** SUPPLIED MATERIAL **
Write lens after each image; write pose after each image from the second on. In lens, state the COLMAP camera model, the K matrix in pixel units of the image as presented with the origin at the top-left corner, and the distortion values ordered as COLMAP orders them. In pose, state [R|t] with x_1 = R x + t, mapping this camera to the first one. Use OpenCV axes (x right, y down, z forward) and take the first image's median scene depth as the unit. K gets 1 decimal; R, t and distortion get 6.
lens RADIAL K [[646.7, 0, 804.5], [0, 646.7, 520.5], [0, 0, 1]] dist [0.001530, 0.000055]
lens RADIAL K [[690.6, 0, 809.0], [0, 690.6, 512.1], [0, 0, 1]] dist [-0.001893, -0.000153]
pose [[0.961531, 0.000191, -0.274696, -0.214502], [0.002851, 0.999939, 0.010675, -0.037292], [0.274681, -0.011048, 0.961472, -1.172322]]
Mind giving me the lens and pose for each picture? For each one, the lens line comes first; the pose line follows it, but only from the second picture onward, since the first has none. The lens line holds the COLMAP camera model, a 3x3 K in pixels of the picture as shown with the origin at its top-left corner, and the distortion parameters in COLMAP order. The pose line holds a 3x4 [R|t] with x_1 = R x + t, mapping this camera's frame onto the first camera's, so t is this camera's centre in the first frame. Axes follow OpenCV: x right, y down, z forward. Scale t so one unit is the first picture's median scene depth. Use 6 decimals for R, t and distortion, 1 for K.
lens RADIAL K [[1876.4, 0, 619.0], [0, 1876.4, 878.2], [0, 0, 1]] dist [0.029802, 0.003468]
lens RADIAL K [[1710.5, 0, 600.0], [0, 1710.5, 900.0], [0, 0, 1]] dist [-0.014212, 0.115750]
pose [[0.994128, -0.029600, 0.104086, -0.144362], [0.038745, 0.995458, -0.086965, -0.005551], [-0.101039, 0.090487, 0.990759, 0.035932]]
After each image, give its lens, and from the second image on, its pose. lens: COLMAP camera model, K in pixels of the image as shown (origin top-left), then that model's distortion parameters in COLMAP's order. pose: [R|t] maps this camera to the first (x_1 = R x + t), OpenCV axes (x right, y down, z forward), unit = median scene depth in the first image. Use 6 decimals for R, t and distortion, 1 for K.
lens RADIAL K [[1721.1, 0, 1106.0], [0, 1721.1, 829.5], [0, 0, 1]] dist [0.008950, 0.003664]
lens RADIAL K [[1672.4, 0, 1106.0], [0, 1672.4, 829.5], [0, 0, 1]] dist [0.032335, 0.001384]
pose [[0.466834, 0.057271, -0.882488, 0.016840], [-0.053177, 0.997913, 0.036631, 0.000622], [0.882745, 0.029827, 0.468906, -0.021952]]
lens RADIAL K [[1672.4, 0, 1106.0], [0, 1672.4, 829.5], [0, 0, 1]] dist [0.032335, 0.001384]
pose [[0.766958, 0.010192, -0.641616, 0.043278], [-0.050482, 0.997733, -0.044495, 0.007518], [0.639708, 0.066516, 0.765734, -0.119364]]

** WORK TO BE COMPLETED **
Each record must be printed again, word for word, with nothing dropped.

** RESULT OF THE TASK **
Write lens after each image; write pose after each image from the second on. In lens, state the COLMAP camera model, the K matrix in pixel units of the image as presented with the origin at the top-left corner, and the distortion values ordered as COLMAP orders them. In pose, state [R|t] with x_1 = R x + t, mapping this camera to the first one. Use OpenCV axes (x right, y down, z forward) and take the first image's median scene depth as the unit. K gets 1 decimal; R, t and distortion get 6.
lens RADIAL K [[646.7, 0, 804.5], [0, 646.7, 520.5], [0, 0, 1]] dist [0.001530, 0.000055]
lens RADIAL K [[690.6, 0, 809.0], [0, 690.6, 512.1], [0, 0, 1]] dist [-0.001893, -0.000153]
pose [[0.961531, 0.000191, -0.274696, -0.214502], [0.002851, 0.999939, 0.010675, -0.037292], [0.274681, -0.011048, 0.961472, -1.172322]]
Mind giving me the lens and pose for each picture? For each one, the lens line comes first; the pose line follows it, but only from the second picture onward, since the first has none. The lens line holds the COLMAP camera model, a 3x3 K in pixels of the picture as shown with the origin at its top-left corner, and the distortion parameters in COLMAP order. The pose line holds a 3x4 [R|t] with x_1 = R x + t, mapping this camera's frame onto the first camera's, so t is this camera's centre in the first frame. Axes follow OpenCV: x right, y down, z forward. Scale t so one unit is the first picture's median scene depth. Use 6 decimals for R, t and distortion, 1 for K.
lens RADIAL K [[1876.4, 0, 619.0], [0, 1876.4, 878.2], [0, 0, 1]] dist [0.029802, 0.003468]
lens RADIAL K [[1710.5, 0, 600.0], [0, 1710.5, 900.0], [0, 0, 1]] dist [-0.014212, 0.115750]
pose [[0.994128, -0.029600, 0.104086, -0.144362], [0.038745, 0.995458, -0.086965, -0.005551], [-0.101039, 0.090487, 0.990759, 0.035932]]
After each image, give its lens, and from the second image on, its pose. lens: COLMAP camera model, K in pixels of the image as shown (origin top-left), then that model's distortion parameters in COLMAP's order. pose: [R|t] maps this camera to the first (x_1 = R x + t), OpenCV axes (x right, y down, z forward), unit = median scene depth in the first image. Use 6 decimals for R, t and distortion, 1 for K.
lens RADIAL K [[1721.1, 0, 1106.0], [0, 1721.1, 829.5], [0, 0, 1]] dist [0.008950, 0.003664]
lens RADIAL K [[1672.4, 0, 1106.0], [0, 1672.4, 829.5], [0, 0, 1]] dist [0.032335, 0.001384]
pose [[0.466834, 0.057271, -0.882488, 0.016840], [-0.053177, 0.997913, 0.036631, 0.000622], [0.882745, 0.029827, 0.468906, -0.021952]]
lens RADIAL K [[1672.4, 0, 1106.0], [0, 1672.4, 829.5], [0, 0, 1]] dist [0.032335, 0.001384]
pose [[0.766958, 0.010192, -0.641616, 0.043278], [-0.050482, 0.997733, -0.044495, 0.007518], [0.639708, 0.066516, 0.765734, -0.119364]]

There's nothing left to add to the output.